Hi, I seem to run into issues running MetaPhlan on cleaned (fastp) Nanopore fastq files of metagenomes.
I have already tried different MetaPhlan tool versions, lowering the MapQ teshold, different database, different files, to no avail. The tool will either crash and give an error “Possible unintended interpolation of @4 in string at” or it will run but bin all the reads as unclassified.
What am I missing? Why isn’t it working? What else can I try to debug it?
I haven’t had issues running Kraken2 for the same files either…
As far as I knew, and from what I can find in recent topics when I search, the problem you describe is because MetaPhlan was originally designed to process much shorter sequences and it hasn’t been updated for Nanopore long reads yet. Please note that this is how the base tool itself works. Meaning, this is how it would work anywhere, not just in Galaxy, when given query reads that are too long for it to handle well.
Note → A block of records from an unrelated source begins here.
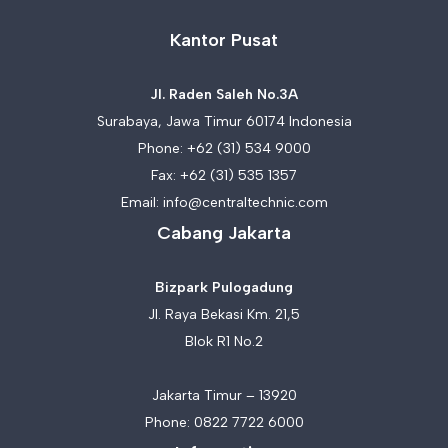
Kantor Pusat
Jl. Raden Saleh No.3A
Surabaya, Jawa Timur 60174 Indonesia
Phone:
+62 (31) 534 9000
Fax: +62 (31) 535 1357
Email:
info@centraltechnic.com
Cabang Jakarta
Bizpark Pulogadung
Jl. Raya Bekasi Km. 21,5
Blok R1 No.2
Jakarta Timur – 13920
Phone:
0822 7722 6000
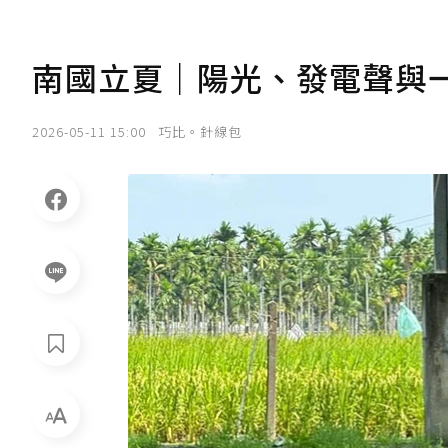
南國立夏｜陽光、發電聲與一台
2026-05-11 15:00
巧比。針線包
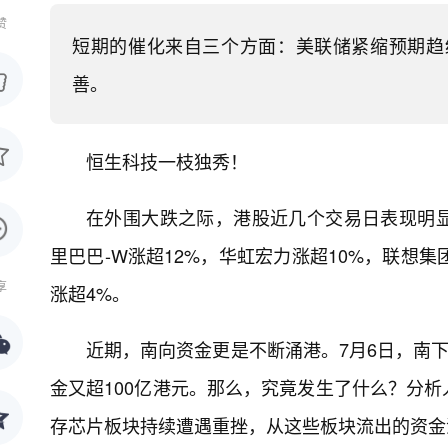
赞
短期的催化来自三个方面：美联储紧缩预期趋
善。
恒生科技一枝独秀！
在外围大跌之际，港股近几个交易日表现明显
里巴巴-W涨超12%，华虹宏力涨超10%，联想
享
涨超4%。
近期，南向资金更是不断涌港。7月6日，南下
金又超100亿港元。那么，究竟发生了什么？分
存芯片板块持续遭遇重挫，从这些板块流出的资金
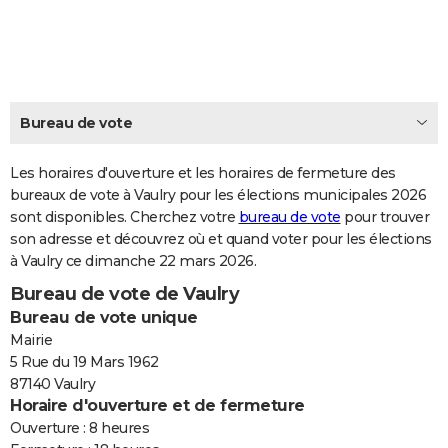
City break
Voyage de noces
Climat
Destinations
Voyage nature
Forum
+
PHOTO
GUIDES D'ACHAT
BONS PLANS
Bureau de vote
CARTE DE VOEUX
Les horaires d'ouverture et les horaires de fermeture des
Carte Bonne année
Carte Pâques
Carte de Noël
Carte Saint-Valentin
Carte d'anniversaire
DICTIONNAIRE
bureaux de vote à Vaulry pour les élections municipales 2026
sont disponibles. Cherchez votre
bureau de vote
pour trouver
Biographies
Expressions
Dictionnaire
Citations
Proverbes
PROGRAMME TV
son adresse et découvrez où et quand voter pour les élections
à Vaulry ce dimanche 22 mars 2026.
COPAINS D'AVANT
Bureau de vote de Vaulry
Se connecter
Collèges
Universités
Service militaire
S'inscrire
Lycées
Primaires
Entreprises
Avis de recherche
AVIS DE DÉCÈS
Bureau de vote unique
Mairie
FORUM
5 Rue du 19 Mars 1962
87140 Vaulry
Lifestyle
Sport
Television
Cinema
Bricolage
Culture
Auto
Voyage
Horaire d'ouverture et de fermeture
Ouverture : 8 heures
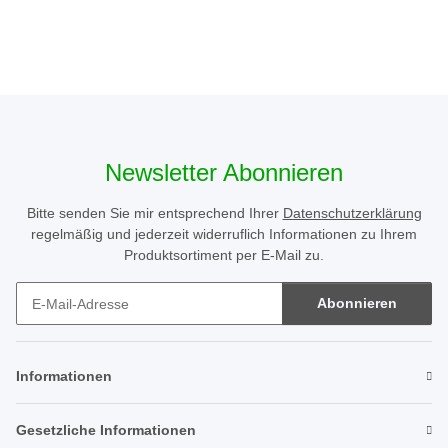
Newsletter Abonnieren
Bitte senden Sie mir entsprechend Ihrer
Datenschutzerklärung
regelmäßig und jederzeit widerruflich Informationen zu Ihrem
Produktsortiment per E-Mail zu.
Abonnieren
Newsletter Abonnieren
Informationen
Gesetzliche Informationen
You can also review. This is a search I ran at the author’s support forum
It seems like the authors are aware that this is an enhancement people would find useful, but I didn’t find any more about future plans. Maybe I missed that topic, and you could ask them about the status or plans. If the tool is updated, we would then incorporate that into Galaxy.
I think this explains your results: the first case was probably a technical error when parsing a longer string of quality scores (guess!), and the other case is just no hits (maybe a flavour of “non-specific hits” per query read? or gaps that were too difficult to process and the hit dropped? more guesses!). In either case: the tool was overwhelmed and didn’t produce useable results.
Kraken2 will work, so I’m glad you found that option already!
Well, that makes sense; thank you for your detailed answer…
Somehow I convinced myself that MetaPhlan worked with long read. Will go back to the drawing board!